Revisiting "Heartbreaker" Two Years Later

Greetings, all.

So, in cleaning out my musical closet (no Marshall) over the past couple weeks in preparation to complete Death of the King, I came across "Heartbreaker." Yes, the song that almost ended my career musically and professionally featured a Speed on the Beat who was clearly on, well, a few (That's part of the problem of being bipolar and not properly medicated, which was my predicament. When you lose it, sometimes you lose it hard). The song, for those that don't remember (or have never heard it), spoke on my "relationship" with a young woman named Dezeray and how I viewed her as a "heartbreaker," among other "unsavory" terms. I probably also talked about some things that I probably shouldn't have. Two years later, I'm in my room, listening back to the song and began to think to myself.

"What if this wasn't really about Dezeray at all?"

Taken from the Soundcloud re-release of the song

I began asking around to some relatively close friends who knew me better than I knew myself sometimes. The main question was this: "am I really the heartbreaker?" One of them, who will remain nameless, she hit me with something I'd never really thought of. In addition to being known as "Heartbreak Jay" to some, she broke down the song even more. Even though, on the surface, "Heartbreaker" was about this whole clusterfuck of a situation with Dezeray, it was more so a projection of my own feelings. These feelings were placed onto someone, in a scapegoat-like manner, to escape some of the blame of me being a heartbreaker myself. The "heartbreak" in question, of course, is my failed (but later reconciled) relationship with Raquel that coincided with the release of the song and my first album RAQUEL RELOADED. She mentioned that "regardless of who you loved, who you cared about, even who you had sex with, it'd all be for naught. Because as long as there's a sliver of a chance of a reconciliation between you and Raquel, no one else would ultimately matter."
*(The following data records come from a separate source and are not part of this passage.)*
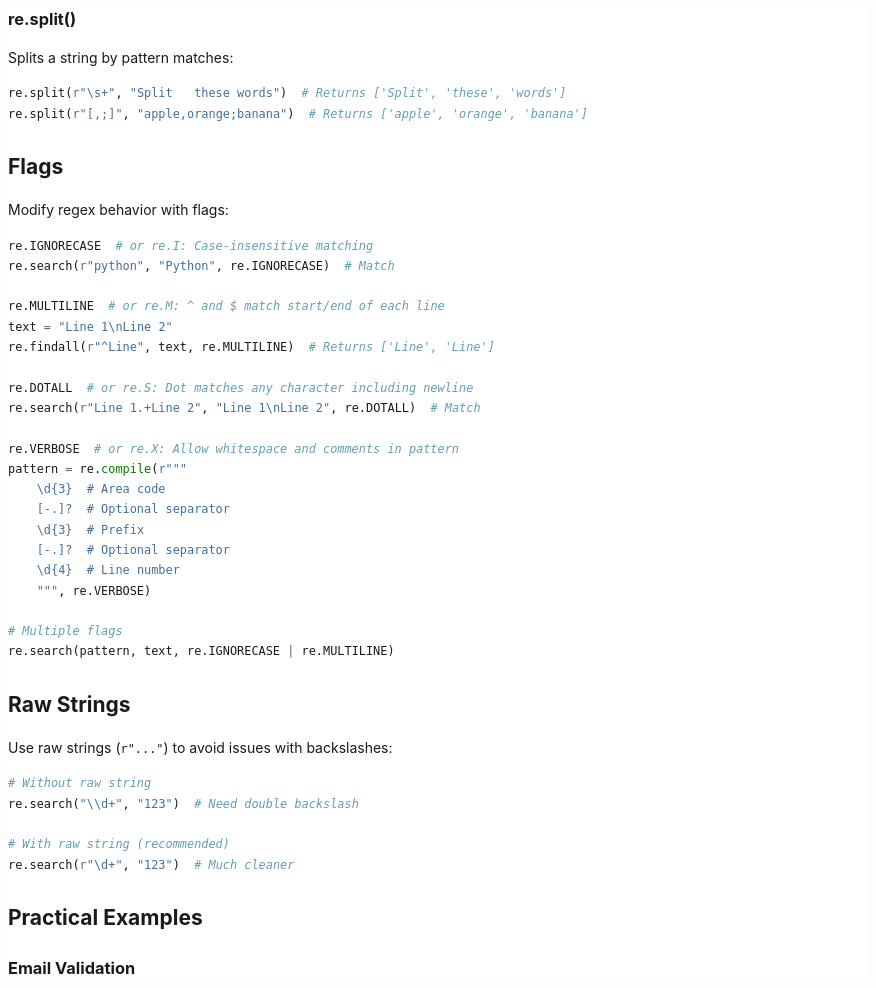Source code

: ### re.split()

Splits a string by pattern matches:

```python
re.split(r"\s+", "Split   these words")  # Returns ['Split', 'these', 'words']
re.split(r"[,;]", "apple,orange;banana")  # Returns ['apple', 'orange', 'banana']
```

## Flags

Modify regex behavior with flags:

```python
re.IGNORECASE  # or re.I: Case-insensitive matching
re.search(r"python", "Python", re.IGNORECASE)  # Match

re.MULTILINE  # or re.M: ^ and $ match start/end of each line
text = "Line 1\nLine 2"
re.findall(r"^Line", text, re.MULTILINE)  # Returns ['Line', 'Line']

re.DOTALL  # or re.S: Dot matches any character including newline
re.search(r"Line 1.+Line 2", "Line 1\nLine 2", re.DOTALL)  # Match

re.VERBOSE  # or re.X: Allow whitespace and comments in pattern
pattern = re.compile(r"""
    \d{3}  # Area code
    [-.]?  # Optional separator
    \d{3}  # Prefix
    [-.]?  # Optional separator
    \d{4}  # Line number
    """, re.VERBOSE)

# Multiple flags
re.search(pattern, text, re.IGNORECASE | re.MULTILINE)
```

## Raw Strings

Use raw strings (`r"..."`) to avoid issues with backslashes:

```python
# Without raw string
re.search("\\d+", "123")  # Need double backslash

# With raw string (recommended)
re.search(r"\d+", "123")  # Much cleaner
```

## Practical Examples

### Email Validation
Essentially, I would be, should I decide to leave Raquel and see even an inkling of emotion towards her (or vice versa) destined to be a heartbreaker of sorts. A person who couldn't love anyone as much as they did me, unless their name was Raquel. This ultimately led to a lot of people falling for me, because of my nature, and ultimately hating me (because of, well, my nature). I'm not saying it's right, but these things happen. True told me something along these lines.

These sorts of things happen especially when you become "bound 2" someone (no Yeezus) and the bond still exists, even with the fuck shit. And it served as a gateway into another reason why I created this Songs For... Trilogy. Yes, it's therapy for me. And yes, I'm writing my story so others can learn from it. I'm even helping to pave a way for fellow "no-fi" connoisseurs. But, in some ways, the first album was meant to be that attempt to see past Raquel, my son's mother. At the end of the first album, my fears and failures eventually attempted to swallow me whole. This, of course, set up the second album, Songs For..., and its story of rebirth and redemption, even reconciliation with Raquel and trying to get things back in order. However, as these things go, the path was quite bumpy (which is spoken on in some ways in Death of the King's early songs).

How will the journey end? Well, it's still being written (and will be until, you know, I legitimately and actually--not just artistically--die). And, honestly, at the end of the Songs For... Trilogy, listeners are left with a bit of hope for the future of both Speed on the Beat the man and SOTB the "character." I can't spoil all the ending. But, there's less of a feeling...heartbreak this time around.

Death of the King releases on Sunday, August 17th.